TASK OBJECTIVE -> Repeat each entry as written, dropping any picture you find.

(Collected data entries)

┄┄┄┄┄┄┄┄┄┄

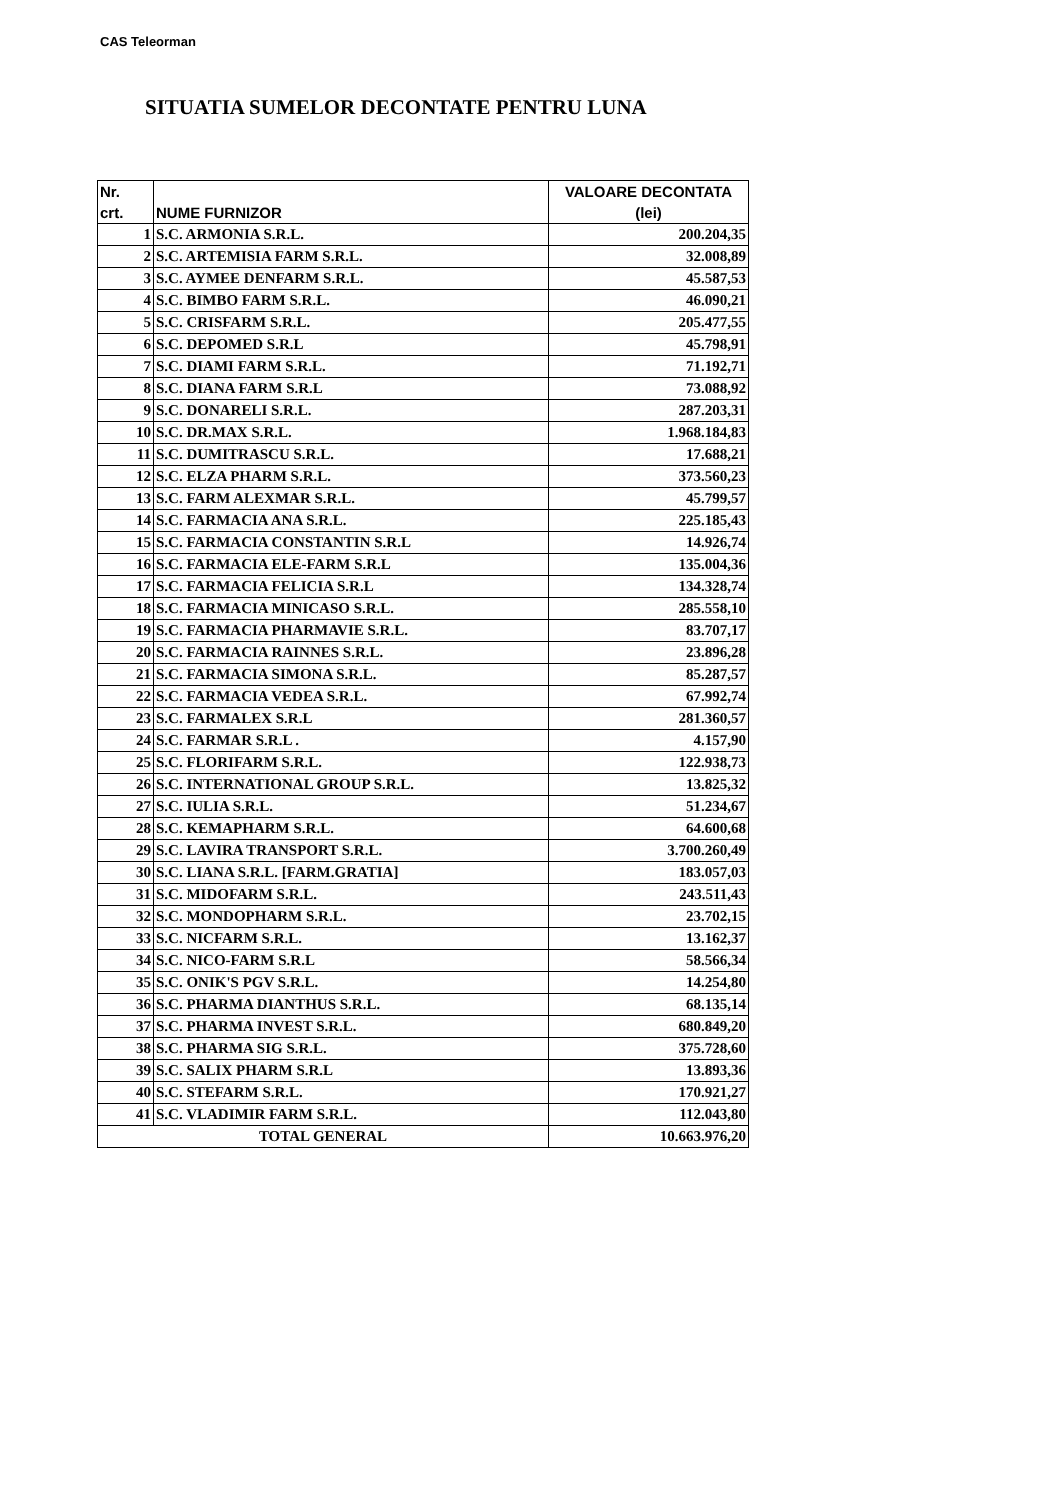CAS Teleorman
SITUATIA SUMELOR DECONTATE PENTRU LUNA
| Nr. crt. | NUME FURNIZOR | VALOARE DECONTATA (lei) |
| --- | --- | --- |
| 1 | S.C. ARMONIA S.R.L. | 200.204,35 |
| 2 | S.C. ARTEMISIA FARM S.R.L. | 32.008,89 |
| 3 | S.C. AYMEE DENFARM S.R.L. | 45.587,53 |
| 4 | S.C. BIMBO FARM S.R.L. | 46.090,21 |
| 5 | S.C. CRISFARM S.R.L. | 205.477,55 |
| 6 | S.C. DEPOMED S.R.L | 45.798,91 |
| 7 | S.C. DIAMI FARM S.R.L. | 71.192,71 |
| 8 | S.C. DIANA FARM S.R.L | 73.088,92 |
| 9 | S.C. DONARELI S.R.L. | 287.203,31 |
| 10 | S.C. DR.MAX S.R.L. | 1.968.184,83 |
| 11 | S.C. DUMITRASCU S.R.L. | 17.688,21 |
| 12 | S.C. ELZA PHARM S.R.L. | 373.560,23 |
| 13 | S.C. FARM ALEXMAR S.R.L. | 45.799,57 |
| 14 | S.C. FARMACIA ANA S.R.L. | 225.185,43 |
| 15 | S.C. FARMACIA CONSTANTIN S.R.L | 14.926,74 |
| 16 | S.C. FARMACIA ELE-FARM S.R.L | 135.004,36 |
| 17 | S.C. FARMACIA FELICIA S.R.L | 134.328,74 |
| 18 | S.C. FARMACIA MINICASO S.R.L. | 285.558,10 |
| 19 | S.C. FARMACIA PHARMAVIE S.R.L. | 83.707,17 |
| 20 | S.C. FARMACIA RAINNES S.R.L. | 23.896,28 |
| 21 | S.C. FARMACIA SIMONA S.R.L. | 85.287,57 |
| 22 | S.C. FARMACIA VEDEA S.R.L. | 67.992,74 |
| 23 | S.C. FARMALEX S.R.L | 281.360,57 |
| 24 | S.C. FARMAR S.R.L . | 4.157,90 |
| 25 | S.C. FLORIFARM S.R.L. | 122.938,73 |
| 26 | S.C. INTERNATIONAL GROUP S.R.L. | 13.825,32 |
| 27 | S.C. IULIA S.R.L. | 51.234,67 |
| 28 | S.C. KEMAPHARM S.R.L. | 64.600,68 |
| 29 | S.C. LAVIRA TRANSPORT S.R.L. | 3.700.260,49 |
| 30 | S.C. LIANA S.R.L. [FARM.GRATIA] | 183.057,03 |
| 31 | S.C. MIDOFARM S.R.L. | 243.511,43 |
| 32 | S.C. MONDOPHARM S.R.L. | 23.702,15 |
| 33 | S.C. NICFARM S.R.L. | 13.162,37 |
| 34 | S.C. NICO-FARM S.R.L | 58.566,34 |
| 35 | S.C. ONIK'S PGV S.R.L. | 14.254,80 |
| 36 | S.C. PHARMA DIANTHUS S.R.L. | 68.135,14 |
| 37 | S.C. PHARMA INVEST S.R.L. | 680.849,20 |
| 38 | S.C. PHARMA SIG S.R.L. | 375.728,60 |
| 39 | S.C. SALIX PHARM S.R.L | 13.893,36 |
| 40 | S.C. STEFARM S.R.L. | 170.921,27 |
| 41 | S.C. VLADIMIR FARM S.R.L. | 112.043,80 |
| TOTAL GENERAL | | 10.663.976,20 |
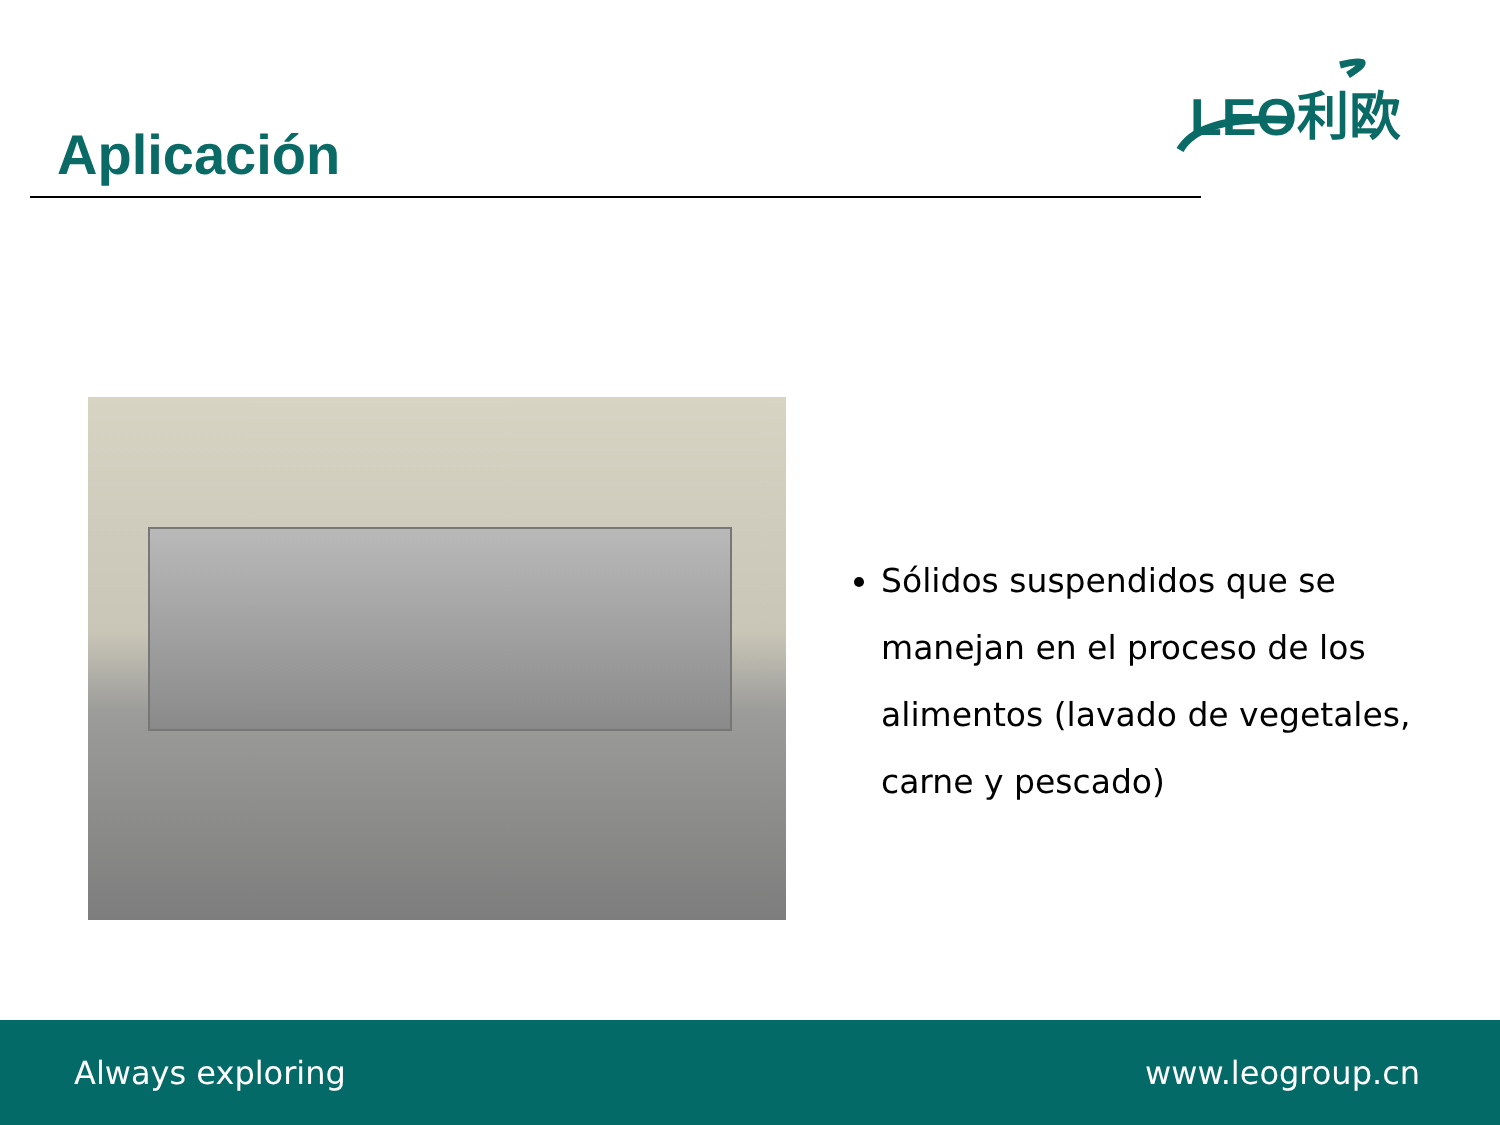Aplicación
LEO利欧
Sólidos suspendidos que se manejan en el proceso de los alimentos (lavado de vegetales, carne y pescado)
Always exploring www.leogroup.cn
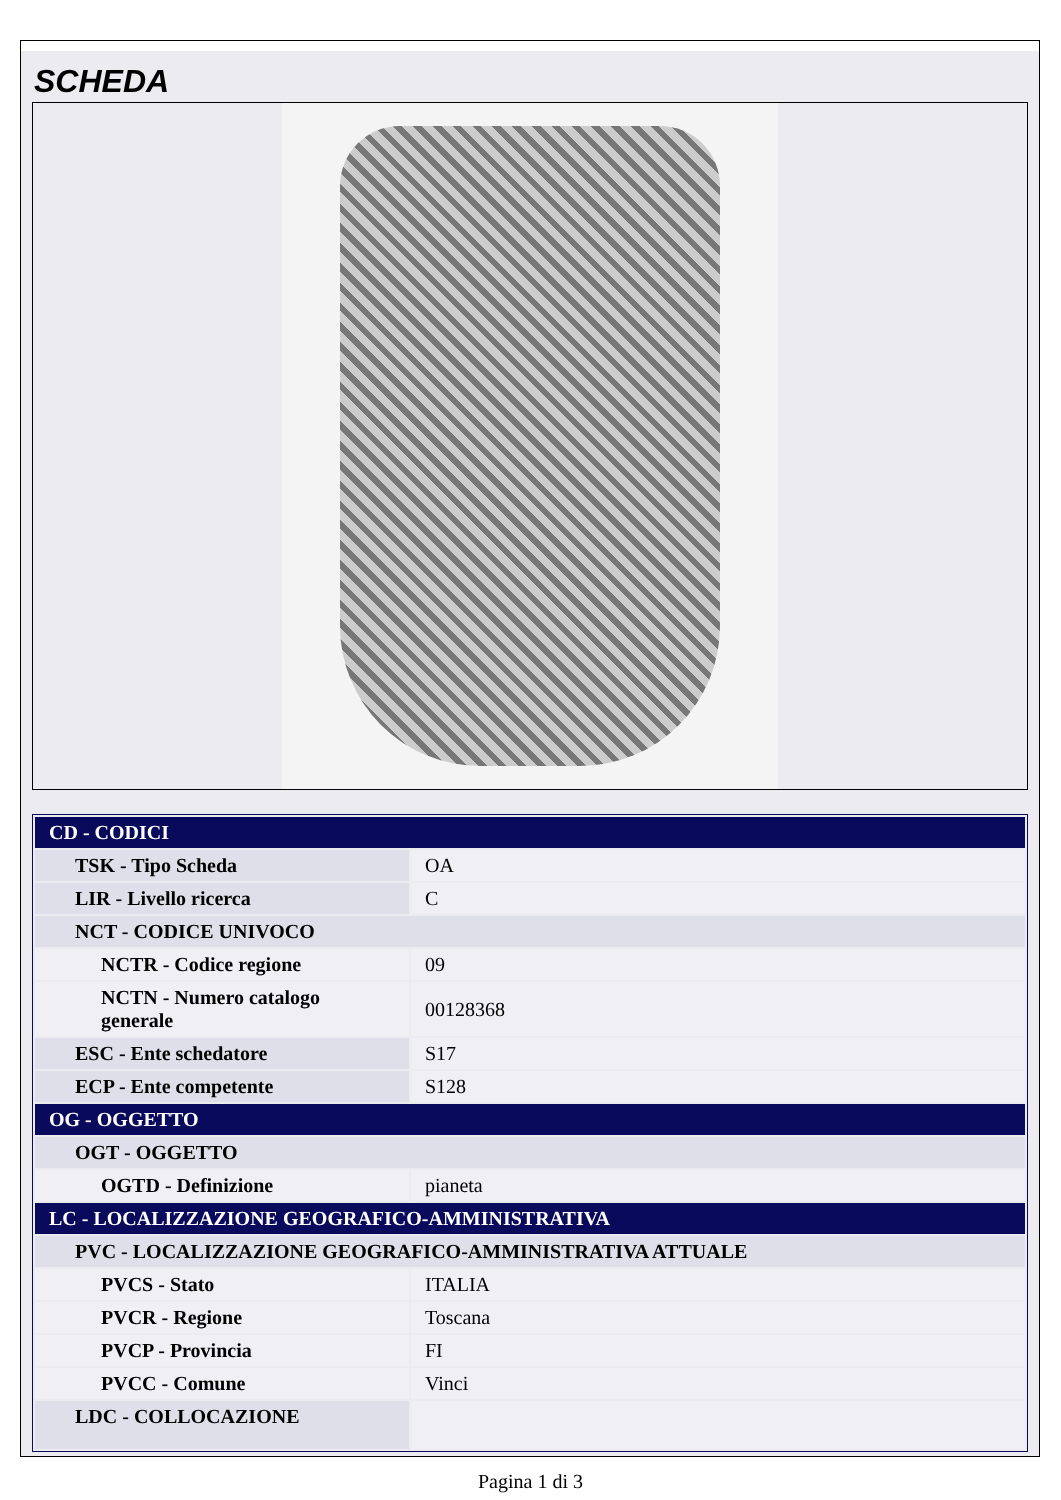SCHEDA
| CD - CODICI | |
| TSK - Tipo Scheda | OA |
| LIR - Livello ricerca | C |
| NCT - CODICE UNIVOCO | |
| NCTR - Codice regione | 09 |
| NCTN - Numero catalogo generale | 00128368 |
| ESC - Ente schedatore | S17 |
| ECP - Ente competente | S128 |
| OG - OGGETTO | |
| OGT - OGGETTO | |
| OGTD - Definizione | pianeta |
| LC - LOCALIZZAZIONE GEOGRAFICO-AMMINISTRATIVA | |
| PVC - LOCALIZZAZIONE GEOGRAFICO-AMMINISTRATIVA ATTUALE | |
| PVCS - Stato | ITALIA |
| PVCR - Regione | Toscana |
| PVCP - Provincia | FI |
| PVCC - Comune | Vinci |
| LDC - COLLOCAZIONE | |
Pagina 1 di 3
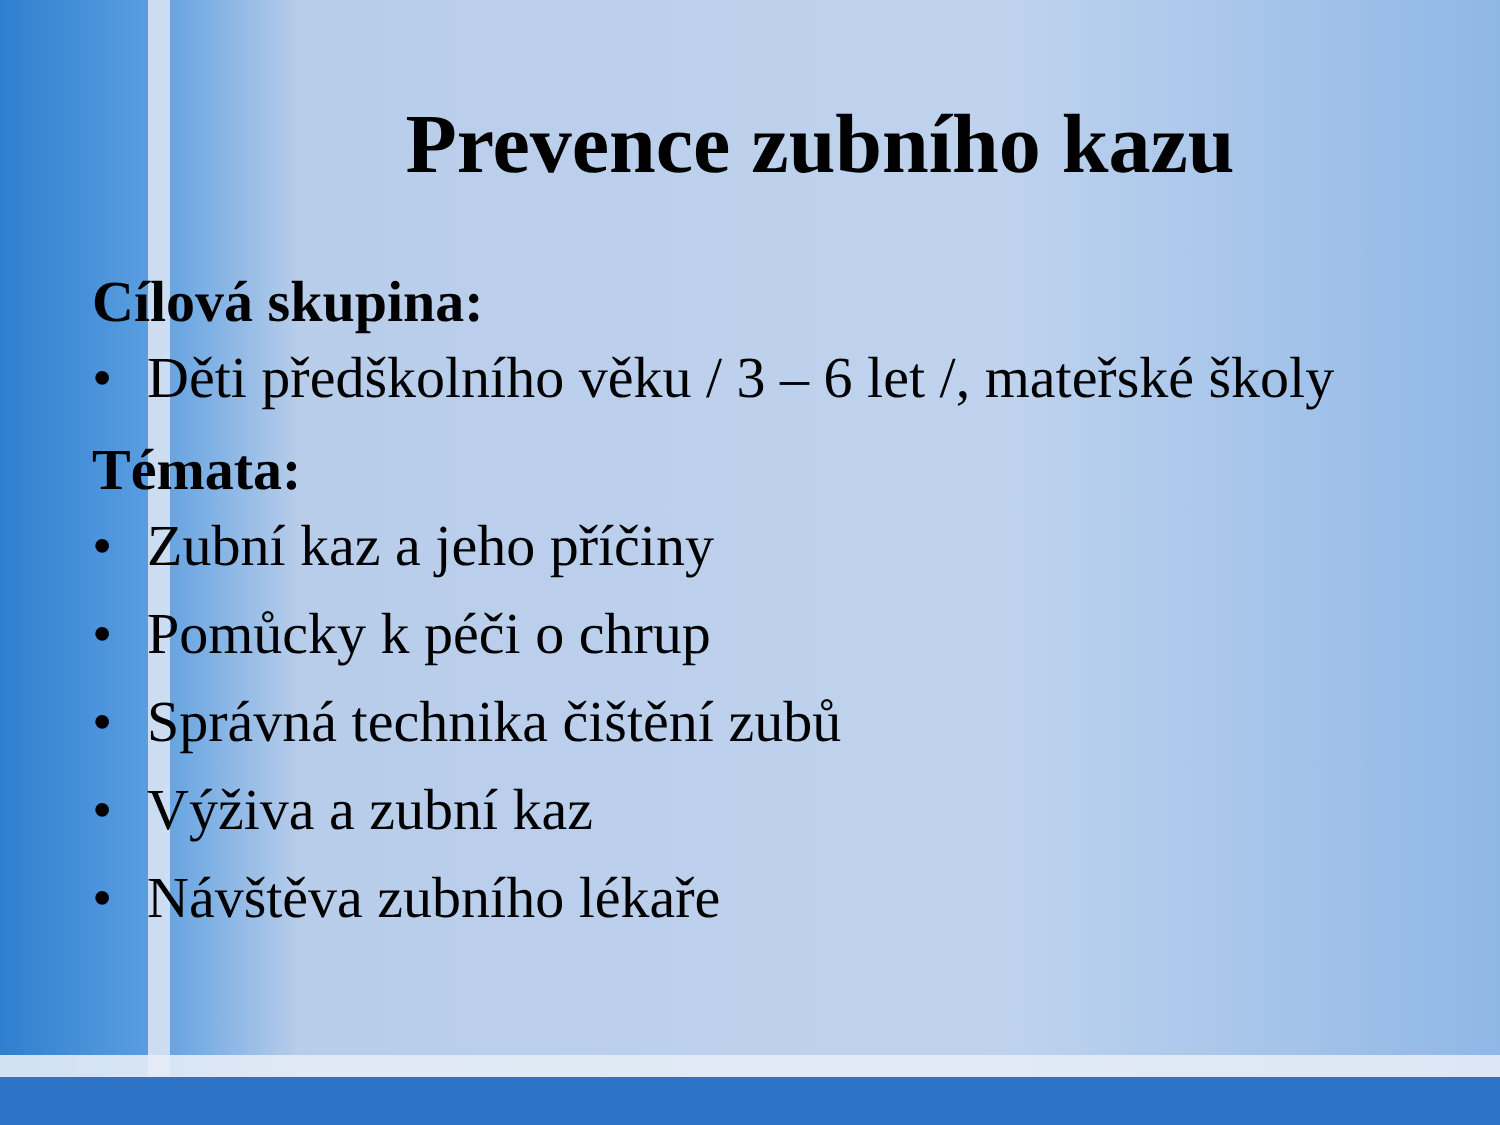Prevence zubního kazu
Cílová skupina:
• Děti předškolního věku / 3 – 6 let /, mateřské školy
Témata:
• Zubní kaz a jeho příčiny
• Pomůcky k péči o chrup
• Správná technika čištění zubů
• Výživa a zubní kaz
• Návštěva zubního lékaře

┄┄┄┄┄┄┄┄┄┄

ANSWER SPACE ->
CAS Teleorman
SITUATIA SUMELOR DECONTATE PENTRU LUNA
| Nr. crt. | NUME FURNIZOR | VALOARE DECONTATA (lei) |
| --- | --- | --- |
| 1 | S.C. ARMONIA S.R.L. | 200.204,35 |
| 2 | S.C. ARTEMISIA FARM S.R.L. | 32.008,89 |
| 3 | S.C. AYMEE DENFARM S.R.L. | 45.587,53 |
| 4 | S.C. BIMBO FARM S.R.L. | 46.090,21 |
| 5 | S.C. CRISFARM S.R.L. | 205.477,55 |
| 6 | S.C. DEPOMED S.R.L | 45.798,91 |
| 7 | S.C. DIAMI FARM S.R.L. | 71.192,71 |
| 8 | S.C. DIANA FARM S.R.L | 73.088,92 |
| 9 | S.C. DONARELI S.R.L. | 287.203,31 |
| 10 | S.C. DR.MAX S.R.L. | 1.968.184,83 |
| 11 | S.C. DUMITRASCU S.R.L. | 17.688,21 |
| 12 | S.C. ELZA PHARM S.R.L. | 373.560,23 |
| 13 | S.C. FARM ALEXMAR S.R.L. | 45.799,57 |
| 14 | S.C. FARMACIA ANA S.R.L. | 225.185,43 |
| 15 | S.C. FARMACIA CONSTANTIN S.R.L | 14.926,74 |
| 16 | S.C. FARMACIA ELE-FARM S.R.L | 135.004,36 |
| 17 | S.C. FARMACIA FELICIA S.R.L | 134.328,74 |
| 18 | S.C. FARMACIA MINICASO S.R.L. | 285.558,10 |
| 19 | S.C. FARMACIA PHARMAVIE S.R.L. | 83.707,17 |
| 20 | S.C. FARMACIA RAINNES S.R.L. | 23.896,28 |
| 21 | S.C. FARMACIA SIMONA S.R.L. | 85.287,57 |
| 22 | S.C. FARMACIA VEDEA S.R.L. | 67.992,74 |
| 23 | S.C. FARMALEX S.R.L | 281.360,57 |
| 24 | S.C. FARMAR S.R.L . | 4.157,90 |
| 25 | S.C. FLORIFARM S.R.L. | 122.938,73 |
| 26 | S.C. INTERNATIONAL GROUP S.R.L. | 13.825,32 |
| 27 | S.C. IULIA S.R.L. | 51.234,67 |
| 28 | S.C. KEMAPHARM S.R.L. | 64.600,68 |
| 29 | S.C. LAVIRA TRANSPORT S.R.L. | 3.700.260,49 |
| 30 | S.C. LIANA S.R.L. [FARM.GRATIA] | 183.057,03 |
| 31 | S.C. MIDOFARM S.R.L. | 243.511,43 |
| 32 | S.C. MONDOPHARM S.R.L. | 23.702,15 |
| 33 | S.C. NICFARM S.R.L. | 13.162,37 |
| 34 | S.C. NICO-FARM S.R.L | 58.566,34 |
| 35 | S.C. ONIK'S PGV S.R.L. | 14.254,80 |
| 36 | S.C. PHARMA DIANTHUS S.R.L. | 68.135,14 |
| 37 | S.C. PHARMA INVEST S.R.L. | 680.849,20 |
| 38 | S.C. PHARMA SIG S.R.L. | 375.728,60 |
| 39 | S.C. SALIX PHARM S.R.L | 13.893,36 |
| 40 | S.C. STEFARM S.R.L. | 170.921,27 |
| 41 | S.C. VLADIMIR FARM S.R.L. | 112.043,80 |
| TOTAL GENERAL | | 10.663.976,20 |
Aplicación
LEO利欧
Sólidos suspendidos que se manejan en el proceso de los alimentos (lavado de vegetales, carne y pescado)
Always exploring www.leogroup.cn
SCHEDA
| CD - CODICI | |
| TSK - Tipo Scheda | OA |
| LIR - Livello ricerca | C |
| NCT - CODICE UNIVOCO | |
| NCTR - Codice regione | 09 |
| NCTN - Numero catalogo generale | 00128368 |
| ESC - Ente schedatore | S17 |
| ECP - Ente competente | S128 |
| OG - OGGETTO | |
| OGT - OGGETTO | |
| OGTD - Definizione | pianeta |
| LC - LOCALIZZAZIONE GEOGRAFICO-AMMINISTRATIVA | |
| PVC - LOCALIZZAZIONE GEOGRAFICO-AMMINISTRATIVA ATTUALE | |
| PVCS - Stato | ITALIA |
| PVCR - Regione | Toscana |
| PVCP - Provincia | FI |
| PVCC - Comune | Vinci |
| LDC - COLLOCAZIONE | |
Pagina 1 di 3
Prevence zubního kazu
Cílová skupina:
• Děti předškolního věku / 3 – 6 let /, mateřské školy
Témata:
• Zubní kaz a jeho příčiny
• Pomůcky k péči o chrup
• Správná technika čištění zubů
• Výživa a zubní kaz
• Návštěva zubního lékaře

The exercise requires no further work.